Still, the market isn’t quite in the pink of health, as the latest Scotiabank housing report noted.
“While ultra-low interest rates remain highly supportive for the interest-sensitive housing market, moderate economic growth and hiring, debt-leery households and high home prices will keep many buyers on the sidelines for now,” wrote Adrienne Warren, Scotiabank senior economist. She doesn’t see anything that would push the market out of balance, either toward growth or contraction. “Look for a flattish fall national market from a sales and pricing perspective.”
As October winds down, homebuyers are conscious that tricks and treats are equally available in the market. This is driving the popularity of completed or near- completed projects, such as Burnaby’s TowneWalk and Abbotsford’s Pepin Brook (so long as prices meet expectations).
A sober attitude also prevailed during the closing session of the Western Canadian Hotel and Resort Investment Conference in Vancouver on October 19.
Session chairman Ed Pitoniak, formerly head of CHIP REIT (bought by the BC Investment Management Corp. in 2007), singled out Northland Properties Ltd. president Tom Gaglardi for discussing lessons learned from the dark days of the 1980s, when high interest rates wrought devastation across several sectors and sent more than a few investors reeling. Northland entered the latest round of financial turmoil savvy to the risks of carrying too much debt and avoided trouble.
“We were fortunate in that we never got ourselves into a position like we did 20 years ago where we really needed the banks to be there and the debt to be there,” Gaglardi told the conference while noting that events of the past three years were unprecedented for most players.
“I don’t think anyone in this room could legitimately say [in 2007] that we would see a correction of the size of what we did – the collapse of investment banks and the collapse of lenders,” he said. “So for certain people who were at the mercy of lenders and things, it was not a good place to be in ’08, ’09.”

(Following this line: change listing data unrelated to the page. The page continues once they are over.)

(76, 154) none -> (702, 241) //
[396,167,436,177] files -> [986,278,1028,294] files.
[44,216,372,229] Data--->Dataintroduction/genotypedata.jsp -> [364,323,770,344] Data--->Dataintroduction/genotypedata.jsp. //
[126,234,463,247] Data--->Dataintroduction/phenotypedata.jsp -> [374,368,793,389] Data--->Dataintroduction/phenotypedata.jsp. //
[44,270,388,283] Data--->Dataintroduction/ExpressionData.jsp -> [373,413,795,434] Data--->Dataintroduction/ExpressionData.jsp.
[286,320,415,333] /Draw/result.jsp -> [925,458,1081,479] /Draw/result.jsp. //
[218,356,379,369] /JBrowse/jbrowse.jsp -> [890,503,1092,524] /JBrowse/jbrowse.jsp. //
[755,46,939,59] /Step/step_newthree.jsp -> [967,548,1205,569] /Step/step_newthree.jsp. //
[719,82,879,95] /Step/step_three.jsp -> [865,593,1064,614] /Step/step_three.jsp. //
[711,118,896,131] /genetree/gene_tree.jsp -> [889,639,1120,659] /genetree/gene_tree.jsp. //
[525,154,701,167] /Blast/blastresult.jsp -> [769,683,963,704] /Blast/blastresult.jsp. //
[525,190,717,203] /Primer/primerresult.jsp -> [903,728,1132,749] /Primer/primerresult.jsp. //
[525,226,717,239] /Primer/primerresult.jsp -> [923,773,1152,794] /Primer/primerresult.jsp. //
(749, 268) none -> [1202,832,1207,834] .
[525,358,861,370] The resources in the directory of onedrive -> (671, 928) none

However, to think that the good times are going to come back soon would be equally blind.
“We’re not banking on recovery,” Gaglardi said. “I don’t think we’re going to see a lot of growth going forward into 2011, so I think it’s back where it used to be like when I joined the business. You scrape your guts out and try to compete hard with the guy next to you and try to out-do him and try to get that 3% growth.”

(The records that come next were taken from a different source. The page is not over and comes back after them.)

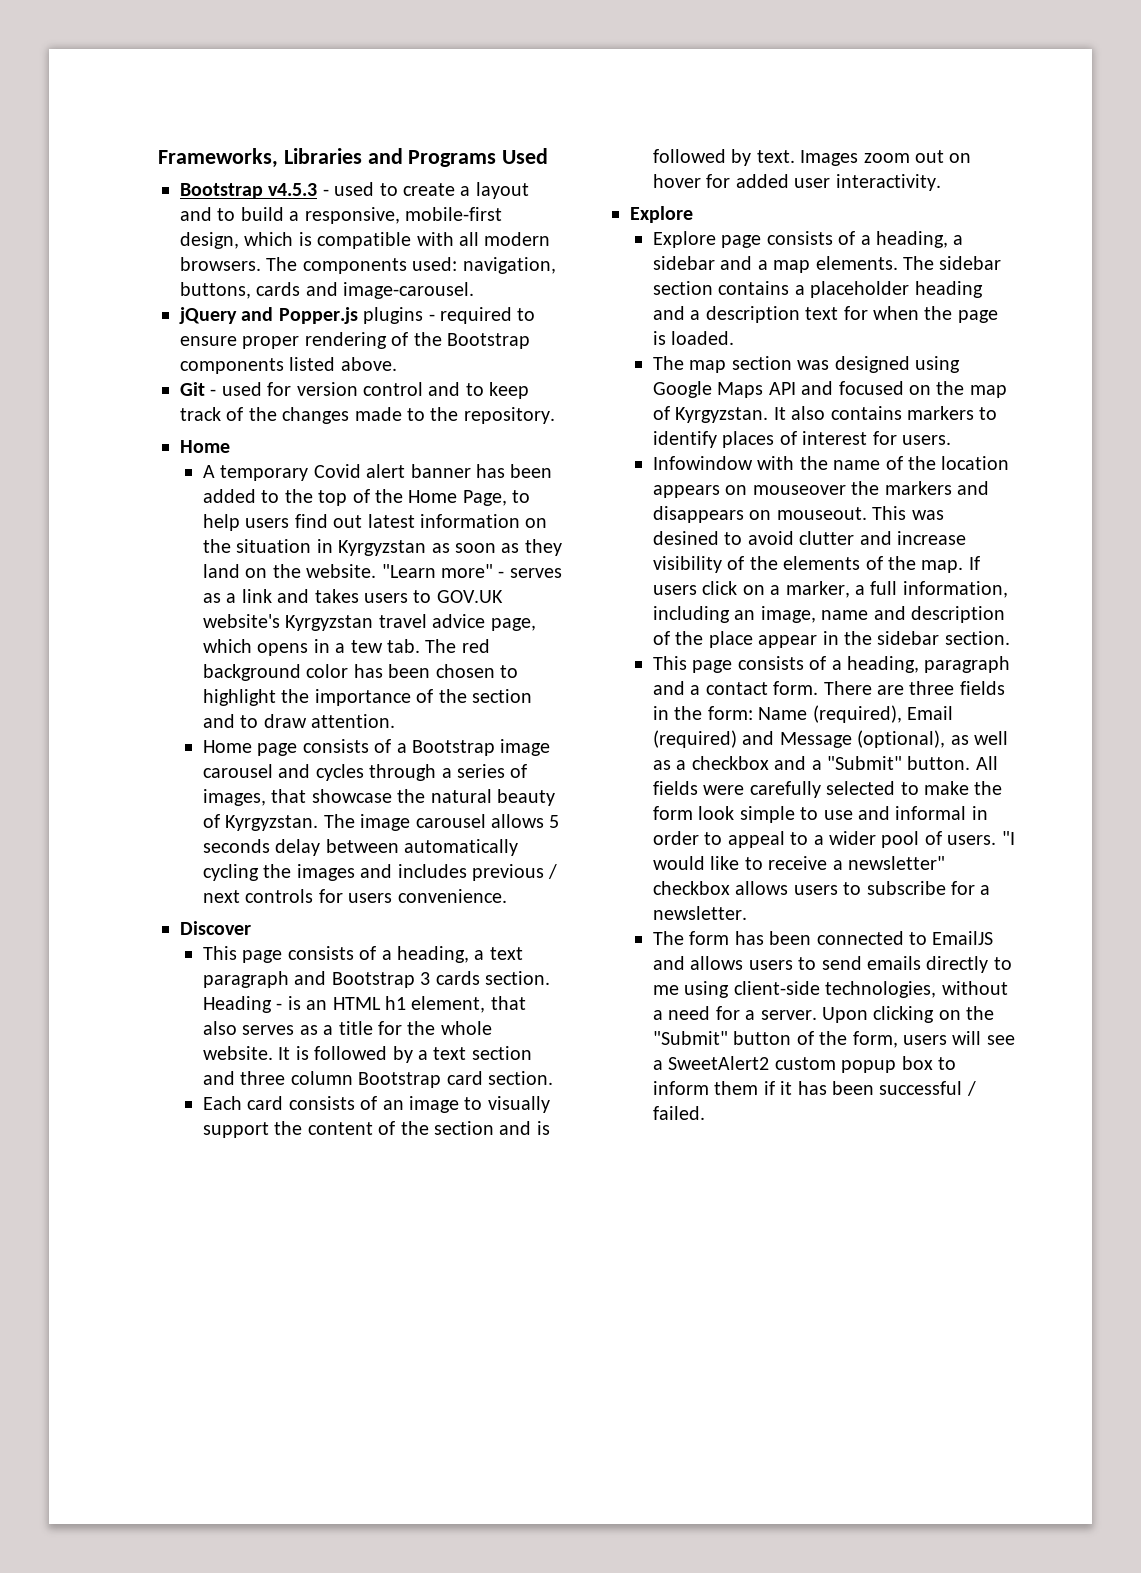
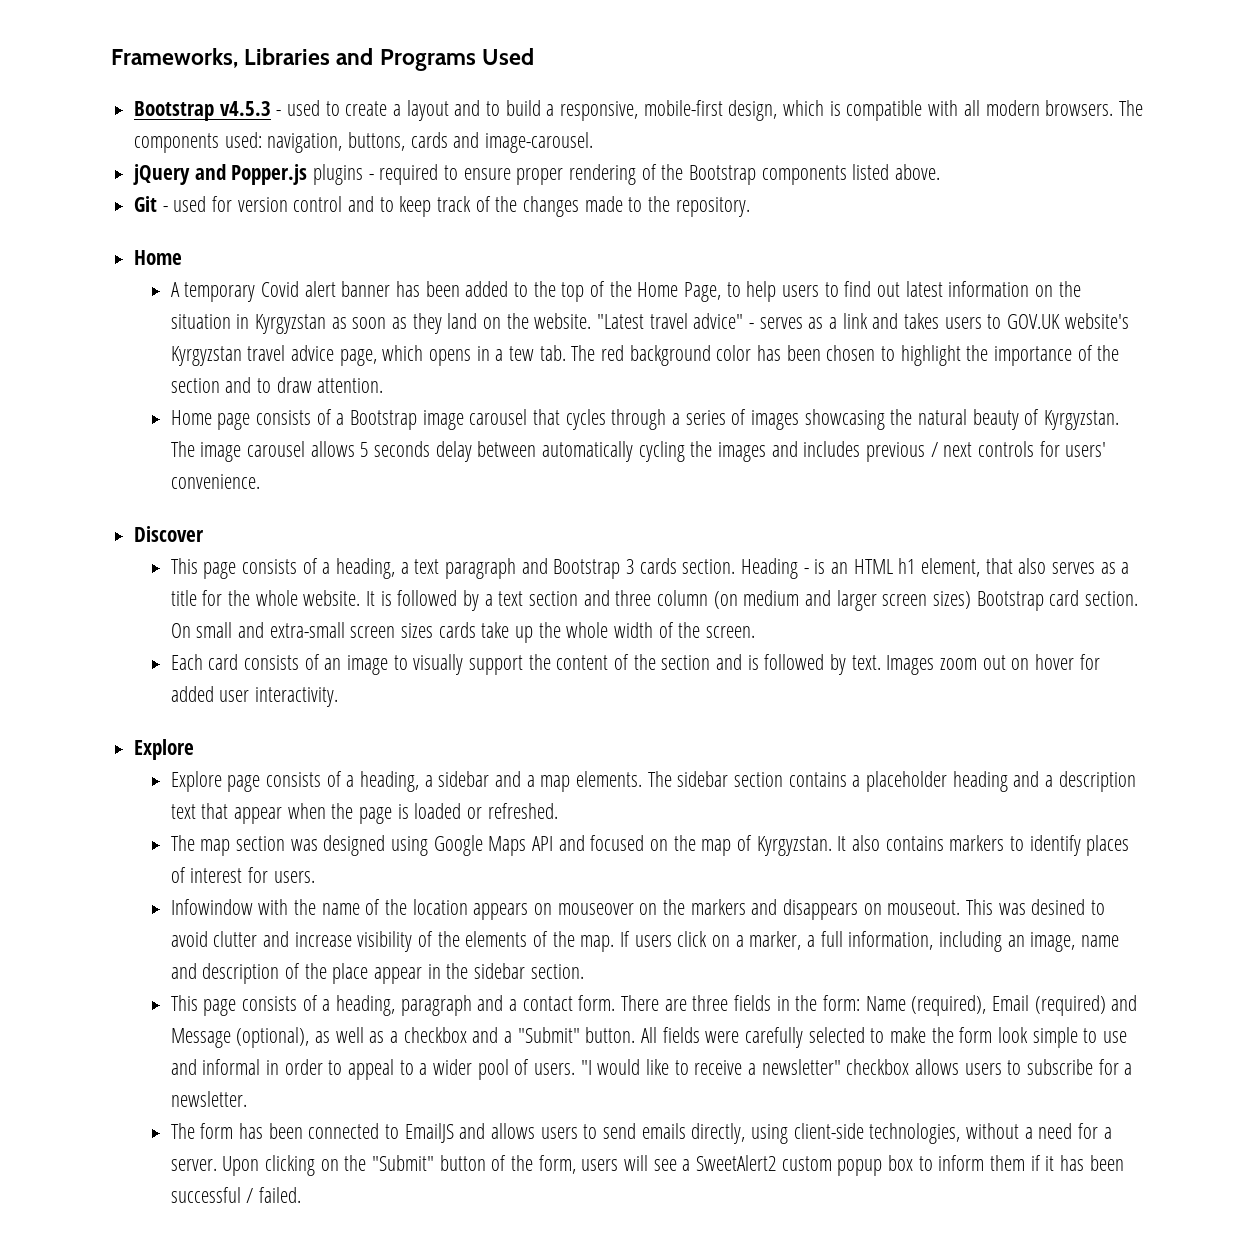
(290, 523) none -> [824,282,839,297] to
[381,564,494,578] "Learn more" -> [596,313,744,329] "Latest travel advice"
[278,764,311,778] and -> [532,409,560,425] that
[203,789,392,806] images, that showcase -> [751,409,885,430] images showcasing
[348,893,393,903] users -> [1065,442,1107,457] users'
[358,1071,554,1088] Bootstrap card section. -> [713,590,1139,611] [170,622,756,643] (on medium and larger screen sizes) Bootstrap card section. On small and extra-small screen sizes cards take up the whole width of the screen.
[843,306,868,320] for -> [201,803,282,824] that appear
[671,331,735,345] loaded. -> [414,803,558,819] loaded or refreshed.
(846, 490) none -> [639,903,658,915] on
[926,956,1012,973] [653,985,680,995] directly to me -> [691,1123,746,1144] directly,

On the other hand, not all areas are equally hobbled.
A paper by New York University professor Karl Storchmann in the current issue of the Journal of Wine Economics examines the correlation between the ascendance of premium wine-growing regions and hotel development.
The paper examines the case of Walla Walla, Washington, noting that 30% to 40% of hotel-room revenue in 2007-08 was attributable to the volume of wines from locally wineries receiving scores of 91 points or more from Wine Spectator magazine. The number of room nights has increased more than 25% in the past five years.
Similarly, the rise of the Okanagan Valley as a destination for wine aficionados has seen properties such as Spirit Ridge Vineyard Resort and Spa and Watermark Beach Resort in Osoyoos, the guesthouse at Burrowing Owl Estate Winery near Oliver and a host of smaller properties from Penticton north open in the past three years. The number of rooms available in the Okanagan-Similkameen tourist region averaged 3,574 in the first half of 2010, up from less than 3,000 between 2005 and 2007.
Additional properties are planned, including Bellstar Hotels and Resorts’ 20-unit Canyon Desert Resort in Oliver and the expansion of the Coast hotel in Penticton.